Extrait à lire ::
◆ ◆ ◆ ◆ ◆ ◆ ◆
Eric Ingersoll, Kirsty Gogan

Kirsty Gogan est la co-fondatrice et directrice d’Energy for Humanity, ONG environnementale ciblant la décarbonisation intensive à grande échelle et l’accès à l’énergie.

Le monde est très loin de remplir les objectifs climatiques de l’Accord de Paris, qui consistent à faire en sorte que la température à la surface du globe n’augmente pas plus de 1,5 °C à 2 °C d’ici 2050. Selon les projections actuelles, les combustibles fossiles constitueront toujours la majorité de l’énergie utilisée à travers le monde d’ici à 2050.

Si l’augmentation de la température dépassait 1,5 °C, il faudrait peut-être se résoudre à des retombées climatiques comme le déplacement de millions de personnes en raison de l’augmentation du niveau de la mer et l’exposition de millions d’autres à des vagues de chaleur extrême, ainsi qu’à des répercussions majeures sur la biodiversité : disparition d’espèces, fonte de la banquise arctique et perte de la quasi-totalité des récifs coralliens.

Si cette augmentation dépassait 2 °C, il est possible que la moitié de la population mondiale soit exposée à une « chaleur mortelle » en été, que les nappes glaciaires de l’Antarctique s’effondrent, que les sécheresses s’aggravent considérablement et que le désert du Sahara s’étende à l’Europe du sud. Les disponibilités alimentaires mondiales pourraient être menacées, provoquant des migrations humaines massives et induisant un risque croissant d’effondrement de civilisations.
◆ ◆ ◆ ◆ ◆ ◆ ◆
Les tâches ::
1/ Restituez mot pour mot le passage de l'extrait sur les objectifs climatiques qui va de « Eric Ingersoll, Kirsty » à « l’accès à l’énergie. ».
2/ D'après l'extrait sur les objectifs climatiques, quelle source constituera toujours la majorité de l'énergie utilisée dans le monde d'ici à 2050, selon les projections actuelles ?
3/ En vous appuyant sur l'extrait sur les objectifs climatiques, expliquez pourquoi des millions de personnes pourraient être déplacées si la hausse de la température dépassait 1,5 °C.
◆ ◆ ◆ ◆ ◆ ◆ ◆
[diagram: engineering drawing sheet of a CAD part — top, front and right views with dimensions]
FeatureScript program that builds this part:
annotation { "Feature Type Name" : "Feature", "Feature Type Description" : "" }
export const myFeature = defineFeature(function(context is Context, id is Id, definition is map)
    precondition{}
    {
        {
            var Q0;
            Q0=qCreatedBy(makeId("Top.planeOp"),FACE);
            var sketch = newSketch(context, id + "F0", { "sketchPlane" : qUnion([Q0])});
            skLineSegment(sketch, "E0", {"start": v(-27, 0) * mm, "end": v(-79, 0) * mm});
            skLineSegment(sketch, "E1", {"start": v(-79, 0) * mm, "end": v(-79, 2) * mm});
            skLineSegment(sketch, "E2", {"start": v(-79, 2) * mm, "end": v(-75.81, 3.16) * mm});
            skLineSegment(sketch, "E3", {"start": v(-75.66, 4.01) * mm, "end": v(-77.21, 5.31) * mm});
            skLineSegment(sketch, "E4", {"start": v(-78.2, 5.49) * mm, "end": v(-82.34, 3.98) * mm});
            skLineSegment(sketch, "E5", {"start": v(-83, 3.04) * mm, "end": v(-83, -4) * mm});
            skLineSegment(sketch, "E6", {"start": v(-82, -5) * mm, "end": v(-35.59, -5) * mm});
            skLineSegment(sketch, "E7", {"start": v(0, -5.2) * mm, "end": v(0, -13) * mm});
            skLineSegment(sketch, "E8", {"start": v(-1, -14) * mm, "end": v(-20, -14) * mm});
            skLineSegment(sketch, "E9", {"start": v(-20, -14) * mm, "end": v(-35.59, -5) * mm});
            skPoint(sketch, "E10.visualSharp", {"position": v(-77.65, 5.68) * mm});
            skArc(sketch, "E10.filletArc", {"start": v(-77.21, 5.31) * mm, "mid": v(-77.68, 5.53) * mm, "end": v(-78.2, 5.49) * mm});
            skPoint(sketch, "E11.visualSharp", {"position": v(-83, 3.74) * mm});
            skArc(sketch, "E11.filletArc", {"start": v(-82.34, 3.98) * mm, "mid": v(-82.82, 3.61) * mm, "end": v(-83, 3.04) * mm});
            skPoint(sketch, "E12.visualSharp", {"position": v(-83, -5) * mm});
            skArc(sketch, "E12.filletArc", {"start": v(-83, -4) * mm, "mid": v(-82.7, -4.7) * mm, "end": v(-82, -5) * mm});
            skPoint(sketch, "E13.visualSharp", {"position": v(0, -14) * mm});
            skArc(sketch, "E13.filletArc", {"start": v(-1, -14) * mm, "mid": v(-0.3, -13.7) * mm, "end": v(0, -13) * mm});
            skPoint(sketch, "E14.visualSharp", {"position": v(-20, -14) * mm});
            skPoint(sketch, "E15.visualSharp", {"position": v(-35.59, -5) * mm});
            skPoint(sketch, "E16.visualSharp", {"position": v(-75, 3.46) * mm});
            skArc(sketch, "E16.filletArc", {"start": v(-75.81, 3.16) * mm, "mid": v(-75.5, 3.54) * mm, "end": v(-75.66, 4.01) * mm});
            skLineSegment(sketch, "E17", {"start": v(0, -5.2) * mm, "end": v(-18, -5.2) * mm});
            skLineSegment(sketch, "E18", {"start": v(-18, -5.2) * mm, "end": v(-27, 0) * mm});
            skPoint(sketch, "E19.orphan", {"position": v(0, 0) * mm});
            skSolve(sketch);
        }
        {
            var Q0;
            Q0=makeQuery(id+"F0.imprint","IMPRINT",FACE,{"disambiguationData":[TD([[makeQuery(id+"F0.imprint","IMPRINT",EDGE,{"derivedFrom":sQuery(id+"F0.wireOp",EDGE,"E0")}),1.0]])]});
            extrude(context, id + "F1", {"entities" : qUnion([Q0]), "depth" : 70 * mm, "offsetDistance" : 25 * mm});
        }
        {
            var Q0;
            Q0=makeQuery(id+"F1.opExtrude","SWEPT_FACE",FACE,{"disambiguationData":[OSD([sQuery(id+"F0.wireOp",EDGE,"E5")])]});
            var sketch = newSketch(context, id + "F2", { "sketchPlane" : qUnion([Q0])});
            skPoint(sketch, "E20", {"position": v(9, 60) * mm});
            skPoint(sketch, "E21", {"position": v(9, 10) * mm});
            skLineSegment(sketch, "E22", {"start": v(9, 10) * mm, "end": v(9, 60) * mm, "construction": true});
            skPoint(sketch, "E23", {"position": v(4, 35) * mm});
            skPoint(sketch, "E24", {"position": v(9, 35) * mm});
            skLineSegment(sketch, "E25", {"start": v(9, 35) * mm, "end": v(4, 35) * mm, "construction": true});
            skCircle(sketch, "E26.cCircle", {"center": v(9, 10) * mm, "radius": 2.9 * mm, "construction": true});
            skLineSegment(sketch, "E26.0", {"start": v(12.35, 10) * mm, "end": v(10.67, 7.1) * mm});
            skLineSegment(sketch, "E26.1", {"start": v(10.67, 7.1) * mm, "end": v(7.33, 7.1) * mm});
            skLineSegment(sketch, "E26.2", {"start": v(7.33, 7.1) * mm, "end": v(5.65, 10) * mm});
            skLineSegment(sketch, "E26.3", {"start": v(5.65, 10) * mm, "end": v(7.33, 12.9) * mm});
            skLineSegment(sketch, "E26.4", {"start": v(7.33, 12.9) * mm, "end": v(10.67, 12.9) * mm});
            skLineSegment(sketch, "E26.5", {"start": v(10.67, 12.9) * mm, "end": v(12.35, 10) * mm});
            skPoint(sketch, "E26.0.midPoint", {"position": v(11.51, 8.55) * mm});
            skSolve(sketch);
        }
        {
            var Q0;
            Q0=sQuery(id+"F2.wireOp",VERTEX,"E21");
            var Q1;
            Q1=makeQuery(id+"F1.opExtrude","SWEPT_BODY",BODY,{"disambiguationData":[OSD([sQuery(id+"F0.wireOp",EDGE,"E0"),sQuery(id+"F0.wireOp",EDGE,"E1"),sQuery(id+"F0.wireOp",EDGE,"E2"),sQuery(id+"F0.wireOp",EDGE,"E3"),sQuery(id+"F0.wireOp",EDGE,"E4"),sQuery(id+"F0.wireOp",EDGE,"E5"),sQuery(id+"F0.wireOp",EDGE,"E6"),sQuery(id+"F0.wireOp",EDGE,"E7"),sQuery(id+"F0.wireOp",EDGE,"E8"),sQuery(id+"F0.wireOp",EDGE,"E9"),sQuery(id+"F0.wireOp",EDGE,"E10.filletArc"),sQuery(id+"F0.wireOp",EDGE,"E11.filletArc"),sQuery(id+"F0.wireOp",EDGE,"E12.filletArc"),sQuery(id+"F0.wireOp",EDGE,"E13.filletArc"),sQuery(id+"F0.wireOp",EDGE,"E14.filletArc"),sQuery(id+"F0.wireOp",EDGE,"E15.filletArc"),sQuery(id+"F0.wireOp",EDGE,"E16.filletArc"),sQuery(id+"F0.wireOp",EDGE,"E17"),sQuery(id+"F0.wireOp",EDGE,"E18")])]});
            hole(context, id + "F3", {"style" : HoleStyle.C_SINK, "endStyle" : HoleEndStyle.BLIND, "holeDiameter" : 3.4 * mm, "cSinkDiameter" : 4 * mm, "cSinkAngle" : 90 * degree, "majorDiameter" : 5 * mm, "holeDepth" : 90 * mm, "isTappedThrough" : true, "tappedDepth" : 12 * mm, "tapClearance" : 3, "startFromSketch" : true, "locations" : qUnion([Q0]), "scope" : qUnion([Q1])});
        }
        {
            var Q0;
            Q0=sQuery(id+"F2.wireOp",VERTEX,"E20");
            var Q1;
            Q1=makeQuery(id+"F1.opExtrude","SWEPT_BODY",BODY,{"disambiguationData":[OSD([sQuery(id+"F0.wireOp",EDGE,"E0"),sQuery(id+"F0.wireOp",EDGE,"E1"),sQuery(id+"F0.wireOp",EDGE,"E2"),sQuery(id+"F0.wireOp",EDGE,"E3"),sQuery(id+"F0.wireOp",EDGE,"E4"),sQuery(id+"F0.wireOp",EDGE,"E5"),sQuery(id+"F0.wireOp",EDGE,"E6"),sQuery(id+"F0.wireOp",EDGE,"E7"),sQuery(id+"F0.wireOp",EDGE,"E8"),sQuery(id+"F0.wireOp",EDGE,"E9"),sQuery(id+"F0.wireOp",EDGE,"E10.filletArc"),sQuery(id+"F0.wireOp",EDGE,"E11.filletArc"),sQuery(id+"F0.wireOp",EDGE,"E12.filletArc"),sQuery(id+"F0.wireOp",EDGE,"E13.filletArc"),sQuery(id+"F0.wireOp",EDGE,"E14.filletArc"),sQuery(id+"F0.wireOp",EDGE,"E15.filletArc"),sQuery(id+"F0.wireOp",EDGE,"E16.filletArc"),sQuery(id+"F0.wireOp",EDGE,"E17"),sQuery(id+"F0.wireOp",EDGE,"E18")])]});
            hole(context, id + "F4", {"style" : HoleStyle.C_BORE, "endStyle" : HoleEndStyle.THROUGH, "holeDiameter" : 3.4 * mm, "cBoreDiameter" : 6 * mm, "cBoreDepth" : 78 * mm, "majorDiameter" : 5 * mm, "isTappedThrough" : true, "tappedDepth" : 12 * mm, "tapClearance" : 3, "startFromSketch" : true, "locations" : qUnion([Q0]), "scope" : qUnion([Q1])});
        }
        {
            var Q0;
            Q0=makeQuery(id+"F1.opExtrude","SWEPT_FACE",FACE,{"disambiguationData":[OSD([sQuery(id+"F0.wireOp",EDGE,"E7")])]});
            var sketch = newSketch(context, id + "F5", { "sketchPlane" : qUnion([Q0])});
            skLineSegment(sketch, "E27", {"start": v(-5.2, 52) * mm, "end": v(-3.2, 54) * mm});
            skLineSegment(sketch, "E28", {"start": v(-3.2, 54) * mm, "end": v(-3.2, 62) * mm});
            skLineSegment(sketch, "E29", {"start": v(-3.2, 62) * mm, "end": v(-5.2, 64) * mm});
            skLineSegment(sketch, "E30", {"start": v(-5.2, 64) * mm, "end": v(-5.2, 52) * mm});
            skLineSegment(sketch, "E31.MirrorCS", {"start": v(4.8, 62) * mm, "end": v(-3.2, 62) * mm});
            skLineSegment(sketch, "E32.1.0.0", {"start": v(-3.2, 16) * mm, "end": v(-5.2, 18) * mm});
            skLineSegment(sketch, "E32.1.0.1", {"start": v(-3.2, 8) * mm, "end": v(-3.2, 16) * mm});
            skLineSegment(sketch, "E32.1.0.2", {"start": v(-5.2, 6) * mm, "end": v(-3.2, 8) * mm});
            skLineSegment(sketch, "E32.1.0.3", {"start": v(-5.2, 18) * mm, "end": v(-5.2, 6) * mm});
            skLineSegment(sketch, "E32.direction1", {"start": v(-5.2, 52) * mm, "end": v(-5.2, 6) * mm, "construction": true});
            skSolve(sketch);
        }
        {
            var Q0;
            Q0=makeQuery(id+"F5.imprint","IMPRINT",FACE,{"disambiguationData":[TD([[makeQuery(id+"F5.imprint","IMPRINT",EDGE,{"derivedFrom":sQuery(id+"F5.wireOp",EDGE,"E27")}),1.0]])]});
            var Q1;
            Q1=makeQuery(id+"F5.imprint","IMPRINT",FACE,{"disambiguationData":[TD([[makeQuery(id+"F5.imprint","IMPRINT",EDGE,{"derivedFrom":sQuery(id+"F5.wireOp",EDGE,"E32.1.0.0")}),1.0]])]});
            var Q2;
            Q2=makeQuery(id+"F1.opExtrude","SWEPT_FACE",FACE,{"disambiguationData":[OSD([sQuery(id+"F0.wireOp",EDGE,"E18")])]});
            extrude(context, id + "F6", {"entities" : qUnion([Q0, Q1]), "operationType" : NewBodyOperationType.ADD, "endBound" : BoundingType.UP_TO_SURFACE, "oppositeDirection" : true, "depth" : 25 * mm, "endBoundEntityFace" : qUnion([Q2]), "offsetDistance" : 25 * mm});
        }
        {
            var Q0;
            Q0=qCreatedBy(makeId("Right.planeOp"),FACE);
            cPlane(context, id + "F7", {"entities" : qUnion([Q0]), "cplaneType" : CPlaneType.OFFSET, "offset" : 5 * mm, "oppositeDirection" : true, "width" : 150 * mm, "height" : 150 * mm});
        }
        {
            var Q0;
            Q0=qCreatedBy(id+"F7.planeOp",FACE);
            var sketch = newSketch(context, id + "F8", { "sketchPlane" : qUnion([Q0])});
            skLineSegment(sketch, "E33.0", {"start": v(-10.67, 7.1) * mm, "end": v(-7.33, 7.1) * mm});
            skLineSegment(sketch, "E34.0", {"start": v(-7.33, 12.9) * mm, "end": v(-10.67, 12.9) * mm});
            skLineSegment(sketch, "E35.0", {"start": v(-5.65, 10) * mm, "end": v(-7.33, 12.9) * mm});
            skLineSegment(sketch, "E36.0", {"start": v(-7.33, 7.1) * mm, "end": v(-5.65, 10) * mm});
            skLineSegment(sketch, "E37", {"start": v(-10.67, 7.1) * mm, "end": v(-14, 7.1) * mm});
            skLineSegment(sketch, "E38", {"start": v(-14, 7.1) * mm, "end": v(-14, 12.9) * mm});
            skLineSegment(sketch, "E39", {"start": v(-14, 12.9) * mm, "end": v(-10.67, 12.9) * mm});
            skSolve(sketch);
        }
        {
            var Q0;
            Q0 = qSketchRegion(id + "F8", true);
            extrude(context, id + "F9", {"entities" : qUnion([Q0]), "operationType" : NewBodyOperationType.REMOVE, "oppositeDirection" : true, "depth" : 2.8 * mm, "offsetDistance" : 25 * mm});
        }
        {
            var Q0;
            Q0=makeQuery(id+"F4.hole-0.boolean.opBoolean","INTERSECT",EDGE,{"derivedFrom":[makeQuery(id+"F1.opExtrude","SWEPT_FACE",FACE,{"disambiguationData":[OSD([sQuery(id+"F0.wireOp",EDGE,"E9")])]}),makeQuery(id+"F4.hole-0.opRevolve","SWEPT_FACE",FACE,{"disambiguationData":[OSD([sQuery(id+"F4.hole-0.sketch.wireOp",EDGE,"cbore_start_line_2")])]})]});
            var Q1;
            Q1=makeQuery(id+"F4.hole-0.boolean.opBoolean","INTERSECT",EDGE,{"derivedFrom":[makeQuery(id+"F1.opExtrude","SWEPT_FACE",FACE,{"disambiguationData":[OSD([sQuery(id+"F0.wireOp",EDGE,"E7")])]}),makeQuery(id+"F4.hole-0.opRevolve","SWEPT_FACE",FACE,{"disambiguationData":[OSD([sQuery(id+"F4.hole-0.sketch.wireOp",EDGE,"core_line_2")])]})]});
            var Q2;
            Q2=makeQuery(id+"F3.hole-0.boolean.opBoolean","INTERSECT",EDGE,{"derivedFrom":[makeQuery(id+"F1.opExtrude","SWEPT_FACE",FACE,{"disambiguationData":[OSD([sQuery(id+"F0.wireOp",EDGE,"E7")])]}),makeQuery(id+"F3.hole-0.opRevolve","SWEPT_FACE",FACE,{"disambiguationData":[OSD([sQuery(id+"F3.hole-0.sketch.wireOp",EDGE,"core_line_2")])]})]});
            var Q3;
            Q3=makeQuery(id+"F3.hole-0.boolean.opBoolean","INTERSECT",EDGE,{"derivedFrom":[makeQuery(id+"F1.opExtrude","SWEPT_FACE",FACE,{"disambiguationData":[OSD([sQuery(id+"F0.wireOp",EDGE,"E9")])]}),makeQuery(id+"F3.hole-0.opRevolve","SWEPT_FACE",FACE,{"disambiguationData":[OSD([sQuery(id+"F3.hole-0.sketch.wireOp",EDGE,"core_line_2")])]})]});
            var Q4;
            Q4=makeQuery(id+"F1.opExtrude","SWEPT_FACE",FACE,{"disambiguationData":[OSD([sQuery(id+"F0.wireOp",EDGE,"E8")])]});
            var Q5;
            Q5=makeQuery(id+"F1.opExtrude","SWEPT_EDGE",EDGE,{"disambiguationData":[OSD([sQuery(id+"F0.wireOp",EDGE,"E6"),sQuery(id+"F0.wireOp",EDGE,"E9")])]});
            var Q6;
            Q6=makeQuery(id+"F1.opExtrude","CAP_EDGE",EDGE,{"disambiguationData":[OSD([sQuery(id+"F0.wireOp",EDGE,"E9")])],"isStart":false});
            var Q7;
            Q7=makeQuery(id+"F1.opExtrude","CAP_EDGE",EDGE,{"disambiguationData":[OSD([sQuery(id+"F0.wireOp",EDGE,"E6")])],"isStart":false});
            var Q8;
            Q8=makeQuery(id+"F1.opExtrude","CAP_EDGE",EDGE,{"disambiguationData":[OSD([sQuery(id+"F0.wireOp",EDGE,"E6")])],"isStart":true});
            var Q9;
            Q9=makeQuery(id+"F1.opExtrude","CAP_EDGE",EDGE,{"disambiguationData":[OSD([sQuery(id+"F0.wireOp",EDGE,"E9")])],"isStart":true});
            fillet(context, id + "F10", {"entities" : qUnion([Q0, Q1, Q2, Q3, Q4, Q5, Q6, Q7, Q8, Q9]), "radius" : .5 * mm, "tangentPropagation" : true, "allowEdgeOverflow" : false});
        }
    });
◆ ◆ ◆ ◆ ◆ ◆ ◆
Réponses par tâche ::
1/
Eric Ingersoll, Kirsty Gogan

Kirsty Gogan est la co-fondatrice et directrice d’Energy for Humanity, ONG environnementale ciblant la décarbonisation intensive à grande échelle et l’accès à l’énergie.

2/ Les combustibles fossiles.

3/ Au-delà d'une hausse de 1,5 °C, l'augmentation du niveau de la mer pourrait contraindre des millions de personnes à quitter leur lieu de vie.